Nanoparticles at specific temperature stimulate antitumor response
Seeking a way to stimulate antitumor responses via the immune system, Steven Fiering, PhD, of Norris Cotton Cancer Center at Dartmouth, has identified the precise temperature that results in a distinct body-wide antitumor immune response that resists metastatic disease. Fiering's team published the research in the paper "Local Hyperthermia Treatment of Tumors Induces CD8+ T Cell-Mediated Resistance Against Distal and Secondary Tumors," which appeared in Nanomedicine: Nanotechnology, Biology and Medicine.
"Mild hyperthermia treatment of an identified tumor, prior to surgery to remove the tumor, shows excellent promise to strengthen the antitumor response and help stop metastatic disease," explained Fiering.
Among the many options for cancer treatment pursued by science, immunotherapy is a contemporary focus. The immune system recognizes and usually eliminates small tumors, but other tumors become clinical problems and are known to block the antitumor tendencies with a natural system for immunosuppression. Recently, scientists have worked to learn how to reverse this tumor-mediated immunosuppression. In addition, phagocytes (key actors in immunosuppression and immunostimulation and that quickly take up nanoparticles) have provided options for new strategies. Fierings's studies were done in mice with a melanoma tumor model, and began with inserting iron nanoparticles directly into the tumors while applying an alternating magnetic field to heat the nanoparticles evenly and at precise temperatures.

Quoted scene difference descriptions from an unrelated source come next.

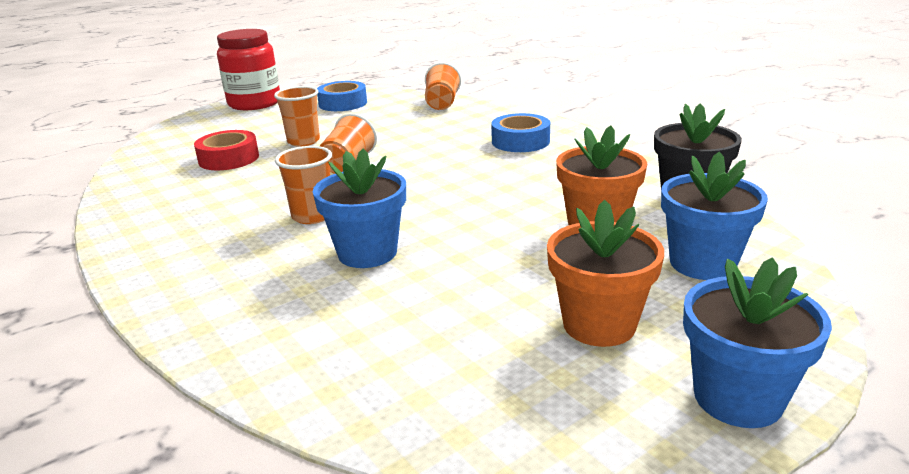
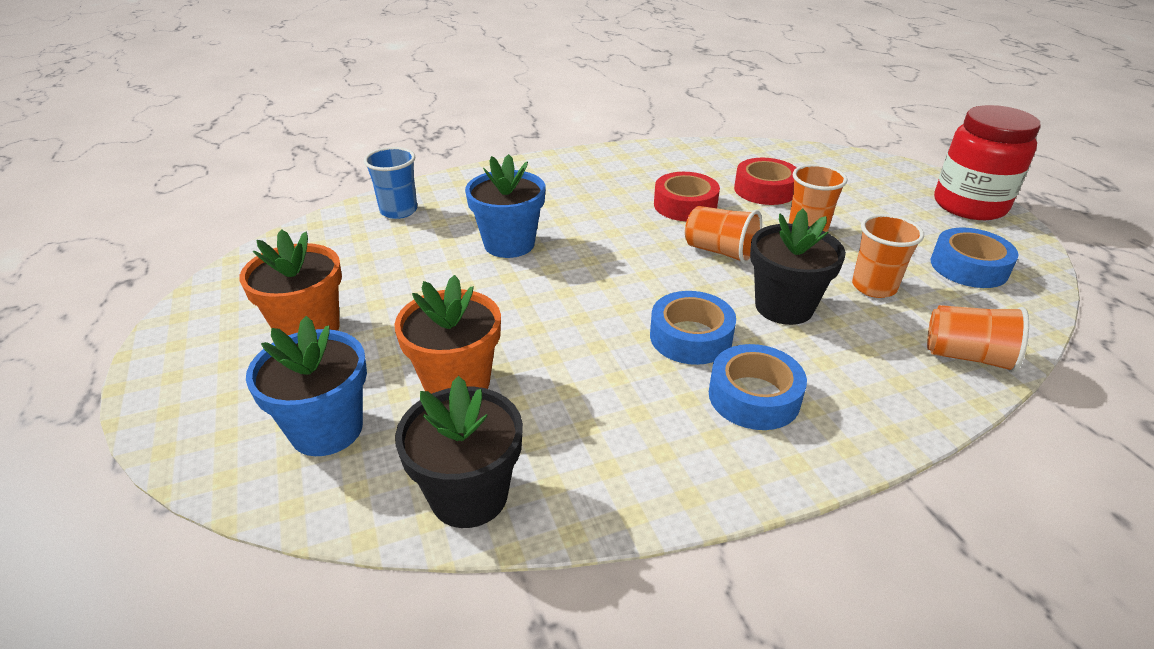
camera: 105 degrees right, 10 degrees up
(263, 185) = (685, 205): none -> red tape
(301, 354) = (398, 211): none -> blue cup
(312, 216) = (598, 225): orange cup -> orange cup (874, 287)
(417, 141) = (784, 307): none -> black flower pot
(473, 161) = (690, 337): none -> blue tape
(737, 398) = (174, 363): blue flower pot -> none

"While it's easy to apply enough heat to destroy the tumor, that sort of thermal ablation does not have the result we were looking for, which was to stimulate a systemic immune response to eliminate metastatic disease," said Fiering. "Looking at temperature variables, we learned that at precisely 43 degrees centigrade, the systemic immune response goes into action. Doing this safely is a potent treatment approach that can stimulate the immune system to fight untreated metastatic tumors."
Fiering utilized Dartmouth's Shared Resources including the Transgenic Mouse Resource to do mouse manipulations. Colleague P. Jack Hoopes of Dartmouth's Thayer School of Engineering provided the vitally important alternating magnetic field equipment. The Dartmouth Shared Resources are open to outside investigators by arrangement.
Using Norris Cotton Cancer Center's team science approach, Fiering and Hoopes look forward to joint studies testing the systemic immune response to nanoparticle treatment in dogs with melanoma. As in humans, melanoma is frequently metastatic and fatal for dogs. If the systemic immune response can be shown to prevent metastatic disease in dogs, it will be ready to develop for human clinical trials.